* **Text block**
• • • • •

Hyponatremia, defined as a serum sodium concentration below 135 mmol/L, is one of the most frequently encountered electrolyte disorders. In 1981, Flear et al1 reported that 15% of their hospitalized patients had plasma sodium concentrations lower than 134 mmol/L, the cutoff they were using at that time.
Hyponatremia is sometimes merely a laboratory artifact or a result of improper blood collection. If real, it can be due to excessive water intake or, most often, the inability of the kidney to excrete water coupled with continued water intake. Patients with significant underlying cardiac, hepatic, or renal dysfunction are at greatest risk of developing hyponatremia, secondary to the nonosmotic release of antidiuretic hormone (ADH). Others at risk include postoperative patients (especially menstruating women), older patients on thiazide diuretics, patients with malignant or psychiatric illness, and endurance athletes.
In this article, we review the treatment of acute and chronic hyponatremia, emphasizing the importance of basing the therapy on the severity of symptoms and taking care not to raise the serum sodium level too rapidly, which can cause neurologic dysfunction.

• • • • •

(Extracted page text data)
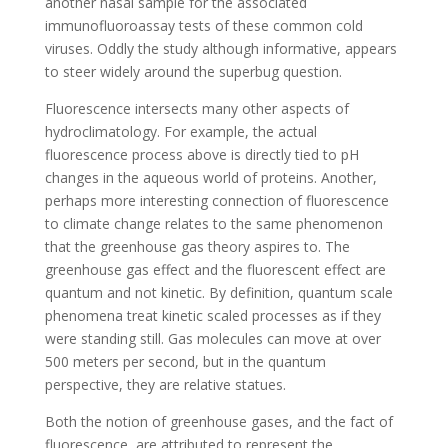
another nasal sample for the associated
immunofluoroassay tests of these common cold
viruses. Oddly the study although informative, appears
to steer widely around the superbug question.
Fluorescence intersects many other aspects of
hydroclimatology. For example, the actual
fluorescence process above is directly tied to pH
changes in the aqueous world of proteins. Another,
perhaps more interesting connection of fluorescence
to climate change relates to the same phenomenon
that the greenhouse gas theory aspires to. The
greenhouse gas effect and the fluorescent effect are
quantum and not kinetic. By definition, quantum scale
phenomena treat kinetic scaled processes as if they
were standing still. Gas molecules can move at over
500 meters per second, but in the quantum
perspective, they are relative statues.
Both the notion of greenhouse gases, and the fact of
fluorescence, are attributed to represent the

• • • • •

* **What this task involves**
Reproduce word for word the part of the hyponatremia text starting at "Hyponatremia, defined as" and ending at "at that time.".

* **Answer**
Hyponatremia, defined as a serum sodium concentration below 135 mmol/L, is one of the most frequently encountered electrolyte disorders. In 1981, Flear et al1 reported that 15% of their hospitalized patients had plasma sodium concentrations lower than 134 mmol/L, the cutoff they were using at that time.